- _Document segment_:
AI coding tools are improving at a remarkable pace. For those not working directly with code, the scale of this change can be difficult to appreciate. However, recent advancements like GPT-5 and Gemini 2.5 have unlocked a new range of automated developer capabilities, and the latest Sonnet 2.4 update continues this trend. In contrast, progress in other areas is much slower. If you use AI to write emails, you are likely getting the same utility from it today as you did a year ago. Even when the underlying model improves, the end product does not always get better, especially when that product is a general-purpose chatbot performing many different tasks simultaneously. Artificial intelligence is still advancing, but the progress is no longer evenly distributed across all applications.
The reason for this differing progress is quite straightforward. Coding applications benefit from billions of easily measurable tests that can train the AI to produce functional code. This training method is called reinforcement learning, which has arguably been the most significant driver of AI progress over the last six months and is becoming more sophisticated all the time. You can conduct reinforcement learning with human graders, but it is most effective when there is a clear pass or fail metric. This allows the process to be repeated billions of times without requiring constant human intervention.
As the industry relies more heavily on reinforcement learning to enhance its products, a clear division is emerging between capabilities that can be automatically graded and those that cannot. Skills that are friendly to reinforcement learning, such as fixing software bugs or solving competitive math problems, are improving rapidly. Meanwhile, skills like writing show only incremental progress. This creates a reinforcement gap, and it is becoming one of the most important factors determining what AI systems can and cannot accomplish.
Software development is ideally suited for reinforcement learning. Long before modern AI, an entire sub-discipline existed to test how software would perform under pressure, as developers needed to ensure their code was stable before deployment. Even the most elegant code must pass through unit testing, integration testing, and security testing. Human developers use these tests routinely to validate their work, and they are just as useful for validating code generated by an AI. More importantly, these tests are perfect for reinforcement learning because they are already systematized and can be repeated on a massive scale.
There is no simple way to validate a well-written email or a good chatbot response. These skills are inherently subjective and much harder to measure at scale. However, not every task fits neatly into an easy-to-test or hard-to-test category. We do not have a ready-made testing kit for quarterly financial reports or actuarial science, but a well-funded accounting startup could likely build one from the ground up. Some testing systems will naturally be more effective than others, and some companies will be smarter in their approach. Ultimately, the testability of the underlying process will be the deciding factor in whether it can become a functional product or remain merely an exciting demonstration.

- _Stored data_:
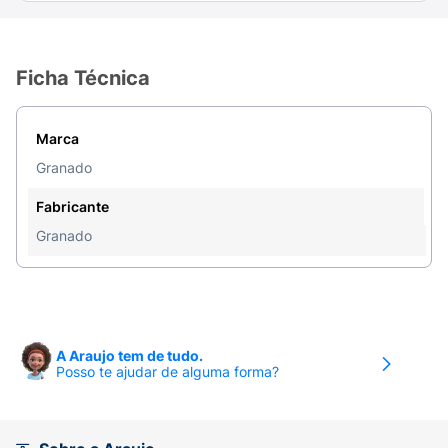
Ficha Técnica
Marca
Granado
Fabricante
Granado
A Araujo tem de tudo.
Posso te ajudar de alguma forma?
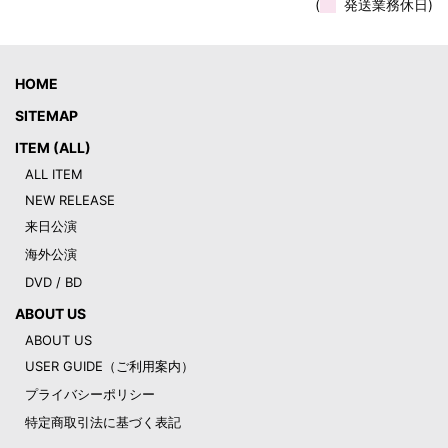
(
発送業務休日)
HOME
SITEMAP
ITEM (ALL)
ALL ITEM
NEW RELEASE
来日公演
海外公演
DVD / BD
ABOUT US
ABOUT US
USER GUIDE（ご利用案内）
プライバシーポリシー
特定商取引法に基づく表記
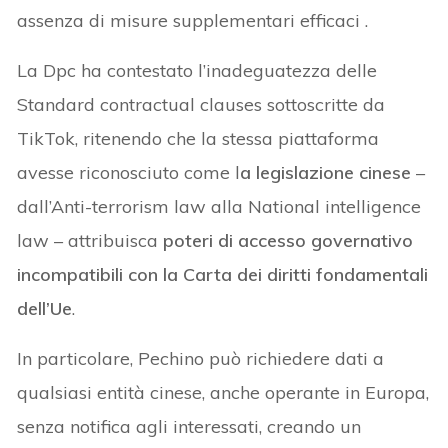
assenza di misure supplementari efficaci .
La Dpc ha contestato l’inadeguatezza delle
Standard contractual clauses sottoscritte da
TikTok, ritenendo che la stessa piattaforma
avesse riconosciuto come l
a legislazione cinese
–
dall’Anti-terrorism law alla National intelligence
law – attribuisca
poteri di accesso governativo
incompatibili con la Carta dei diritti fondamentali
dell’Ue
.
In particolare, Pechino può richiedere dati a
qualsiasi entità cinese, anche operante in Europa,
senza notifica agli interessati, creando un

- _Exercise tasks_:
- A) Answer these questions using the article on the reinforcement gap in AI:
(i) Which two recent advancements does the article say unlocked a new range of automated developer capabilities?
(ii) Over what period has reinforcement learning arguably been the most significant driver of AI progress, according to the article?
(iii) Which three kinds of testing does the article say even the most elegant code must pass through?
- B) Reproduce the passage of the article on the reinforcement gap that starts at the words "AI coding tools" and stops after the words "across all applications.".
- C) Continue the article on the reinforcement gap in AI after its final sentence.

- _Written responses_:
- A)
(i) GPT-5 and Gemini 2.5.
(ii) The last six months.
(iii) Unit testing, integration testing, and security testing.

- B)
AI coding tools are improving at a remarkable pace. For those not working directly with code, the scale of this change can be difficult to appreciate. However, recent advancements like GPT-5 and Gemini 2.5 have unlocked a new range of automated developer capabilities, and the latest Sonnet 2.4 update continues this trend. In contrast, progress in other areas is much slower. If you use AI to write emails, you are likely getting the same utility from it today as you did a year ago. Even when the underlying model improves, the end product does not always get better, especially when that product is a general-purpose chatbot performing many different tasks simultaneously. Artificial intelligence is still advancing, but the progress is no longer evenly distributed across all applications.

- C)
Some processes turn out to be more testable than one might assume. If asked last week, many would have placed AI-generated video in the hard to test category. Yet the immense progress shown by OpenAI’s new Sora 2 model suggests it may not be as difficult as it appeared. In Sora 2, objects no longer appear and disappear randomly. Faces maintain their shape, resembling a specific person rather than just a collection of features. The footage from Sora 2 respects the laws of physics in both obvious and subtle ways. It is likely that behind the scenes, a robust reinforcement learning system is responsible for each of these qualities. Together, these systems create the difference between photorealism and an entertaining hallucination.
It is important to note that this is not a rigid law of artificial intelligence. It is a consequence of the central role reinforcement learning currently plays in AI development, a role that could easily change as models evolve. However, as long as reinforcement learning remains the primary tool for bringing AI products to market, the reinforcement gap will only widen. This has serious implications for both startups and the broader economy. If a particular process falls on the right side of the reinforcement gap, startups will likely succeed in automating it, and people performing that work today may need to find new careers. The question of which healthcare services can be trained with reinforcement learning, for example, has enormous implications for the structure of our economy over the next two decades. If surprises like Sora 2 are any indication, we may not have to wait long for the answers.